In many cases employers can be the trusted advisor when it comes to their employees' healthcare. The U.S. Army, for example, invested in new technologies to help improve soldiers' medical care.
The program, which the Army calls mCare, allows soldiers with mild traumatic brain injuries to keep in touch with Army caregivers via a mobile app. Soldiers can schedule appointments and receive reminders, health and wellness tips, recovery goals, and general announcements from a secure central website. Patients can transmit to caregivers information to track body weight, moods, energy levels, sleep patterns, pain levels, relationships, anger management, and their overall sense of well-being. The app was developed by Diversinet, which provides mobile applications for the healthcare space.
According to Mobile Health News, each mCare patient receives a minimum of six messages per week, meeting or exceeding the Army's required contact rates for Wounded Warriors receiving outpatient care in their home communities. Since the project deployed in June 2009, more than 2,200 messages have been sent with an over 87 percent response rate. Of those messages, 63 percent were for appointment reminders, 17 percent were related to health and wellness tips, 12 percent were messages about the soldier's unit, 7 percent were suggestions for other resources, and 1 percent were free-form text messages.

■ Data extract
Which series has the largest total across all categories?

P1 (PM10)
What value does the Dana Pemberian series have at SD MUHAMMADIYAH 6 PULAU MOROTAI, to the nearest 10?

■ Exercise brief
Resume the passage about the Army's mCare mobile health program, starting right after its final sentence.

■ Response to the exercise
Federal and state agencies are slowly opening up access to health insurance information, providing transparency and information about rates, plan comparisons, and more. For example, the U.S. Department of Health and Human Services in October added tools to its consumer website http://www.healthcare.gov/. Price estimates for private insurance policies are available, allowing consumers to compare individual health insurance plans--putting consumers, not their insurance companies, in charge by providing one-stop shopping and taking the guesswork and confusion out of buying insurance.
Insurance providers are now required to provide the percentage of people who applied for insurance and were denied coverage, as well as the percentage of applicants who were charged higher premiums because of their health status.
More than 225 insurance companies have provided information about their individual and family plans for more than 4,400 policies, including policies in every state and the District of Columbia. Consumers can search for and compare information on plans available to them based on their age, gender, family size, tobacco use, and location.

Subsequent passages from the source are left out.